Previous V1's had analog temperature compensation, the new ones have digital temperature compensation. So, the old ones should alert you too.
When you say "compensation", does the temperature affect, for example, the frequencies detected? For example, on a cold day, it detects 34.340Ghz, but on a HOT day it might detect 34.510Ghz (just as an example)?
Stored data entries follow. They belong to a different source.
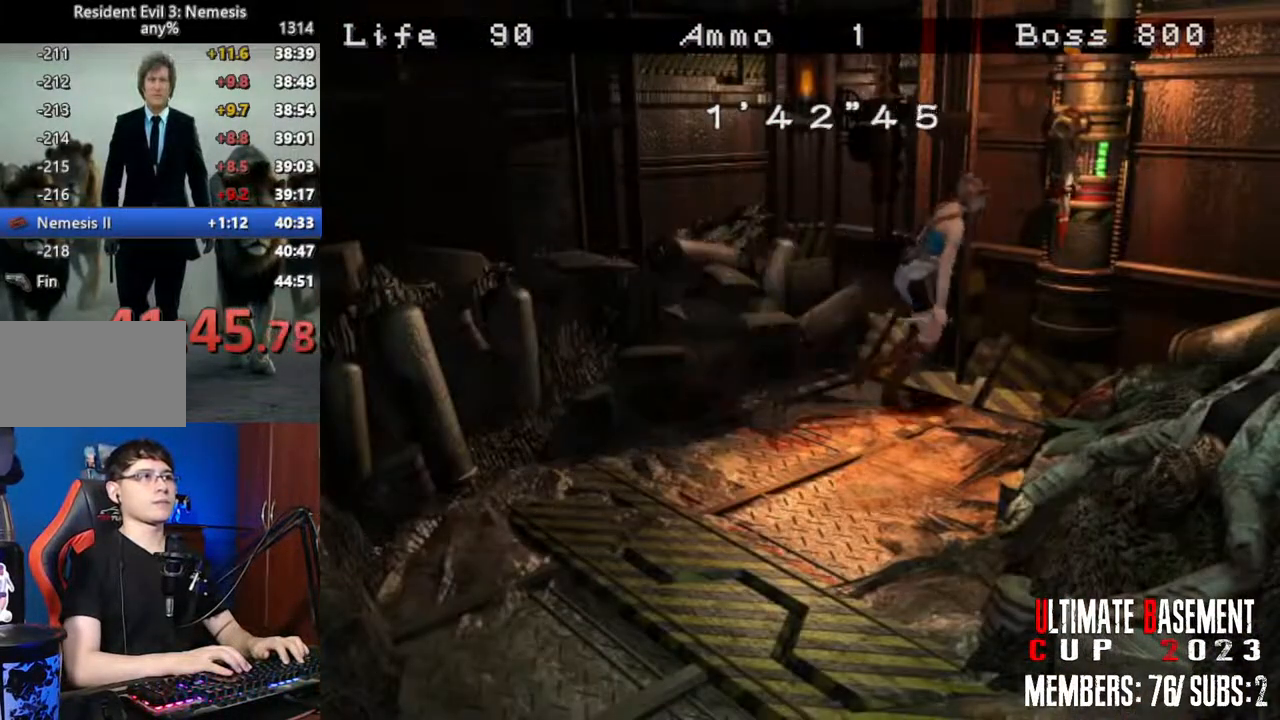
{"keys": ["l", "w"], "events": [[66, "d", "up"], [66, "l", "down"], [66, "w", "up"], [166, "shift", "up"], [250, "w", "down"]]}
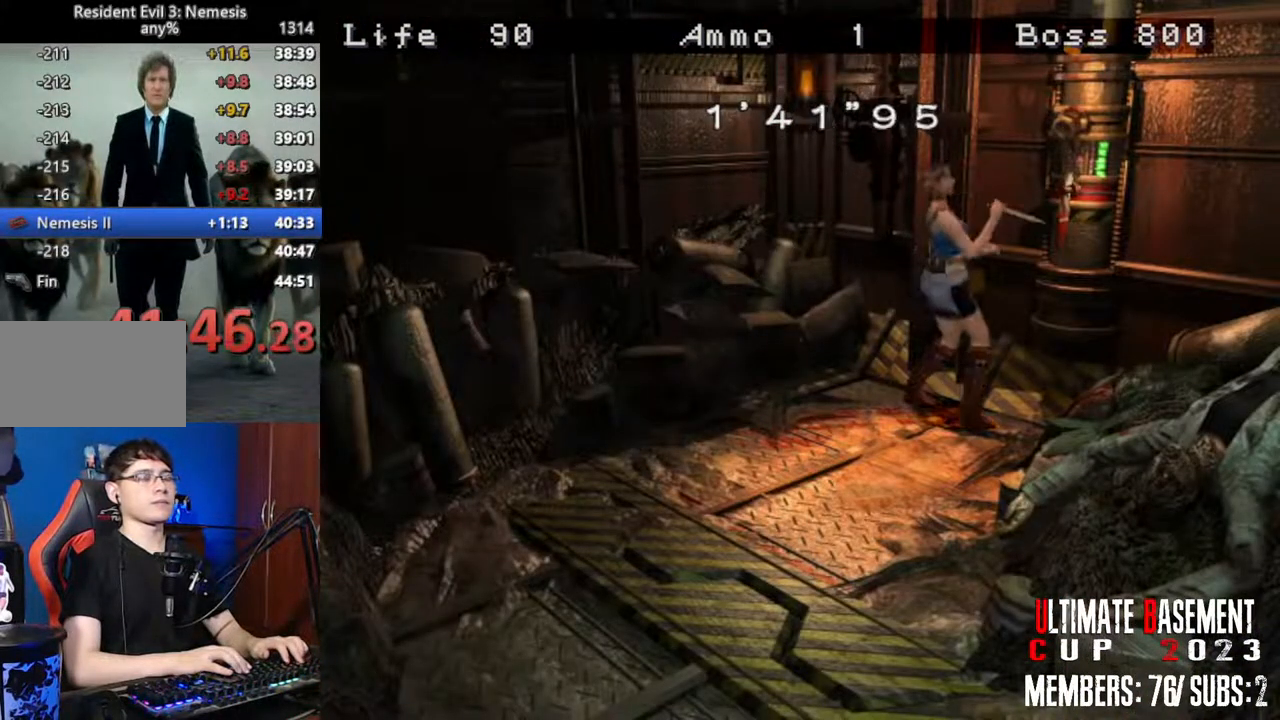
{"keys": ["l", "w"], "events": []}
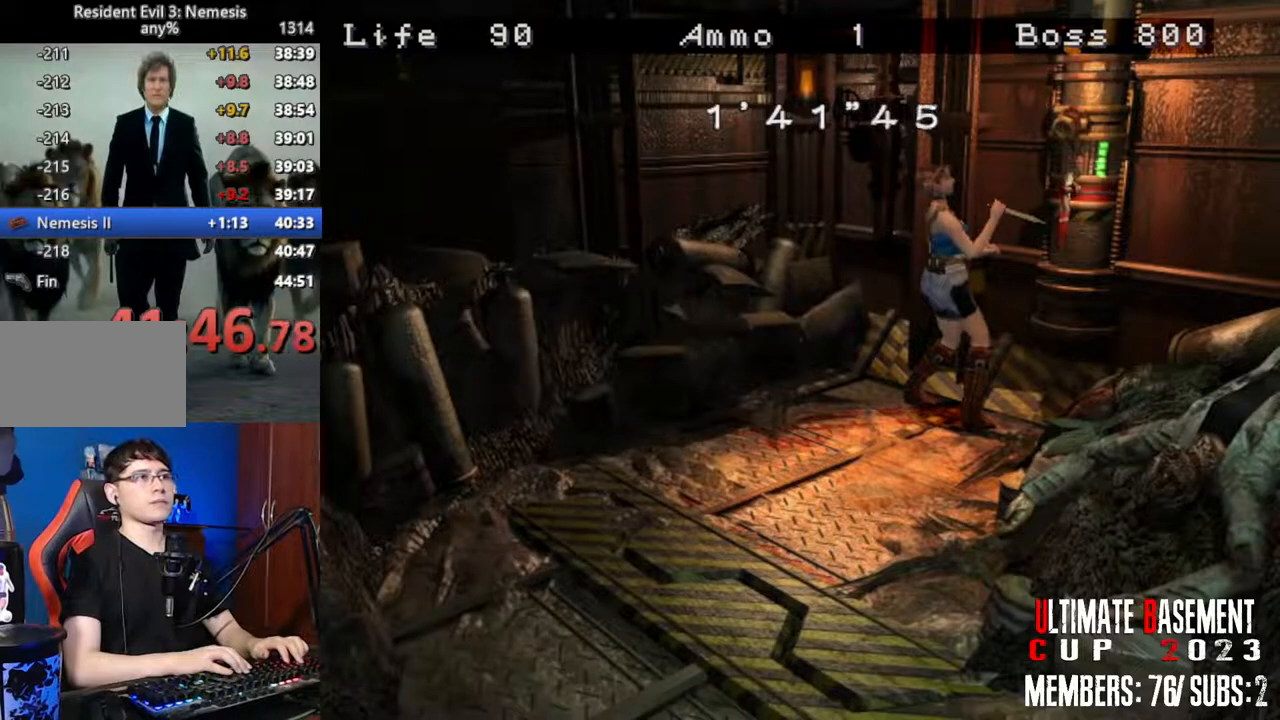
{"keys": ["l", "w"], "events": []}
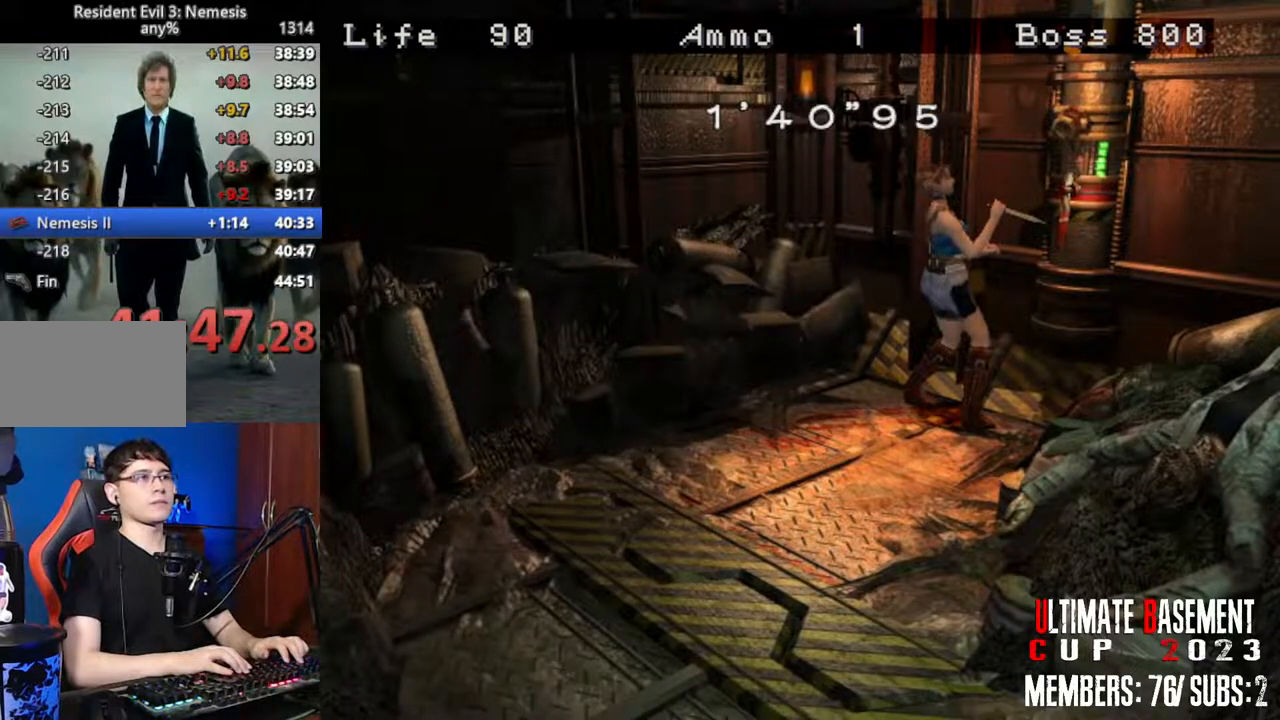
{"keys": ["l", "w"], "events": []}
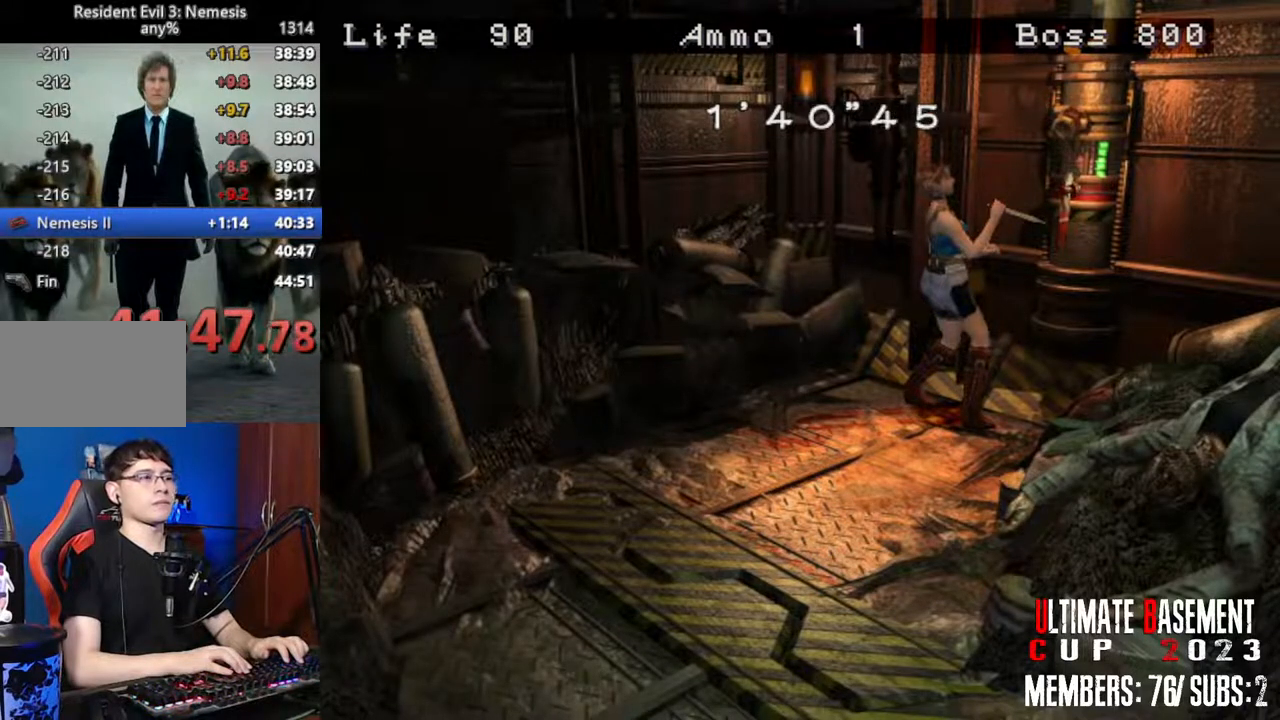
{"keys": ["l", "w"], "events": []}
Yes, without compensation, things similar to what you described could occur. Historically, detectors have swept a wider bandwidth to compensate for this (perhaps a few hundred MHz of the edges of the Ka band in some units), so that nothing in the police radar band was missed because of oscillator drift. But, there's drawback to this: as we know concentrating the sweep to signals of interest has an advantage in sensitivity. So, extra sweeping is undesirable. Hence, the Belscort's self-calibrate every so often during operation (they won't display Self Cal uness it starts to be a problem). I'm guessing V1's temperture compensation helps with this too.
I won't pretend I know any real details about it because I don't. But, I'll make some guesses anyway....
Temperature compensation probably helps control the oscillators, or possibly also filtering (we're talking RF filtering here) used for suppression of sidebands during the mixing process, or other circuits. The circuits might change a predictable amount due to temperature, and must be corrected for optimum performance.
With the old design, the unit probably took an analog temperature signal and fed it into a comparator or something, the output of which was used for correction. With the new design, perhaps digital temperature information is provided to a processor, and an algorithm is used to determine the amount of correction. Using an algorithm, one would be able to exercise much more control over the "corrections" than would be practical with an analog circuit, especially if the change isn't especially linear.